# Fisseha Berhane, PhD

#### Data Scientist

443-970-2353 [email protected] CV Resume

### Web Scraping and Natural Language Processing: most commonly used words in a journal paper¶

I am practicing web scrapping, regular expressions and natural language processing in R. In this post, I will find the most commonly used words in one of my published papers. The paper can be accessed from the Journal of Climate.

I am using the painless 'rvest' R package for web scraping and the 'tm' package for natural language processing. The 'stringr' package is used to make my text tidy (remove unwanted characters).

In [4]:
library(rvest)
library(tm)
library(SnowballC)
library(stringr)


### scraping¶

In [5]:
page <- read_html("http://journals.ametsoc.org/doi/full/10.1175/JCLI-D-13-00693.1")

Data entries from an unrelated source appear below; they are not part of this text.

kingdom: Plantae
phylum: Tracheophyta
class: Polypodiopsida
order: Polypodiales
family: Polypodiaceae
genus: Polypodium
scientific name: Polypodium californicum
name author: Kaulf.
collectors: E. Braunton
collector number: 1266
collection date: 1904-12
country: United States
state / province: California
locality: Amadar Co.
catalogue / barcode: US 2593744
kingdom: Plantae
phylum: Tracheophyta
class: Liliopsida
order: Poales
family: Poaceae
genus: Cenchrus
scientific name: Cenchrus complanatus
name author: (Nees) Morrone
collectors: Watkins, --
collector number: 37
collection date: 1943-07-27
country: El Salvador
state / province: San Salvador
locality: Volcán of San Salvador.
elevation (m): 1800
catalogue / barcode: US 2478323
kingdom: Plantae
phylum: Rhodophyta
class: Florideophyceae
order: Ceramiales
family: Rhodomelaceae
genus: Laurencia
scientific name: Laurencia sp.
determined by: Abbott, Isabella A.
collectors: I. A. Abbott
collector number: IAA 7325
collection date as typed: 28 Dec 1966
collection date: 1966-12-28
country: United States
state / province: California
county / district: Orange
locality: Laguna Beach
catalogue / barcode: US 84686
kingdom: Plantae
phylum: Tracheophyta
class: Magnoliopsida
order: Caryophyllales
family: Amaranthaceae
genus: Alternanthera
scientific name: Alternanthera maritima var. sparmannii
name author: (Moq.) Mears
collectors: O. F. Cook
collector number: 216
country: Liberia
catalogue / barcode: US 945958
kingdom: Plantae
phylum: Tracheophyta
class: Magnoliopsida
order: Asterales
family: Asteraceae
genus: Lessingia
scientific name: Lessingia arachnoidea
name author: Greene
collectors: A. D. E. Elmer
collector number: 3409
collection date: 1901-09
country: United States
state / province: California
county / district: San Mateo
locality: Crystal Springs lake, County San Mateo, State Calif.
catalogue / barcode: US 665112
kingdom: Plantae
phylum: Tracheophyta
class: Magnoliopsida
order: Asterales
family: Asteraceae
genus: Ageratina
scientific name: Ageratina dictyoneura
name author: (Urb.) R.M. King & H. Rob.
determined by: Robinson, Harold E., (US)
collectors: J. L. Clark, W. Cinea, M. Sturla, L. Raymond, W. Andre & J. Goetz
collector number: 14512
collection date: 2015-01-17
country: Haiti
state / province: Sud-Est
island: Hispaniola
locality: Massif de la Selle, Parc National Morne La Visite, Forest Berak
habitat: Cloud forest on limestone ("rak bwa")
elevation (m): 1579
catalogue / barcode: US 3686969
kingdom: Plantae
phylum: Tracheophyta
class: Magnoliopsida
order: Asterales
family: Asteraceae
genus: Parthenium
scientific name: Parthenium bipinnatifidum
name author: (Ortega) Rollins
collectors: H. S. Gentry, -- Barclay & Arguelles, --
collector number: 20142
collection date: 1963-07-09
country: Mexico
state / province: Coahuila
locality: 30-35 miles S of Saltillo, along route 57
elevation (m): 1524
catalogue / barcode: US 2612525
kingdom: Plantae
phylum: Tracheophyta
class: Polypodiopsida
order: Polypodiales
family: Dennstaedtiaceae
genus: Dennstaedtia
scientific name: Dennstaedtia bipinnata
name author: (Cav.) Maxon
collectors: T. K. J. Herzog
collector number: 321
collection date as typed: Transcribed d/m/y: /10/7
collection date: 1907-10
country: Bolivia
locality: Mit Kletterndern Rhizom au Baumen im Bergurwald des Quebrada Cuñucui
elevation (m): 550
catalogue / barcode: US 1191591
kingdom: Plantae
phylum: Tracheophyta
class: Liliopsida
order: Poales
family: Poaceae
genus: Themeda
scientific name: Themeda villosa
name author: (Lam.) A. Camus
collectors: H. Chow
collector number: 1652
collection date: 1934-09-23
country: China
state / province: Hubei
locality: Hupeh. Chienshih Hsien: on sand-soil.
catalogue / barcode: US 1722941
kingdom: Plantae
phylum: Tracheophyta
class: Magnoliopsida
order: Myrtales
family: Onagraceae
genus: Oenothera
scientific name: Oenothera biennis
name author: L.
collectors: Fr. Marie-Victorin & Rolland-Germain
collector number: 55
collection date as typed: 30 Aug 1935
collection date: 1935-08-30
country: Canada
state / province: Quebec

paper=page%>% html_nodes(css = ".NLM_sec_level_1")%>%html_text()
paper[1]  # Let's see the first one

Out[5]:
In [24]:
length(paper)

Out[24]:
4

The paper is diveded in to introduction, Data and methods, Results and discussion, and Conclusions

#### Remove unwanted characters¶

In [7]:
paper=str_replace_all(paper, "[^[:alnum:]]", " ")
paper=gsub("[^A-Za-z0-9 ]", "-", paper)
paper[2]

Out[7]:

### Searching most common words¶

In [10]:
# Create corpus

corpus = Corpus(VectorSource(x))

In [26]:
# Convert to lower-case

corpus = tm_map(corpus, tolower)

In [15]:
# convert corpus to a Plain Text Document

corpus = tm_map(corpus, PlainTextDocument)

In [12]:
# Remove punctuation

corpus = tm_map(corpus, removePunctuation)

In [13]:
# Remove stopwords

corpus = tm_map(corpus, removeWords, stopwords("english"))

In [16]:
# Create matrix

frequencies = DocumentTermMatrix(corpus)


### Most commonly used words¶

Let's search words that occur at least 50 times

In [25]:
findFreqTerms(frequencies, lowfreq=50)

Out[25]:
1. "anomalies"
2. "mjo"
3. "precipitation"

### Conclusion¶

The paper investigates the impacts of an intra-seasonal oscillation called MJO on precipitation over east Africa. The processes through which the oscillation influences precipitation over the region is investigated by lookig at anomalies of various atmospheric and oceanic fields such as sea surface temperature, atmospheric winds and sea level pressure. Therefore, it is expected that anomalies, mjo and precipitation are the top three commonly used words the in paper.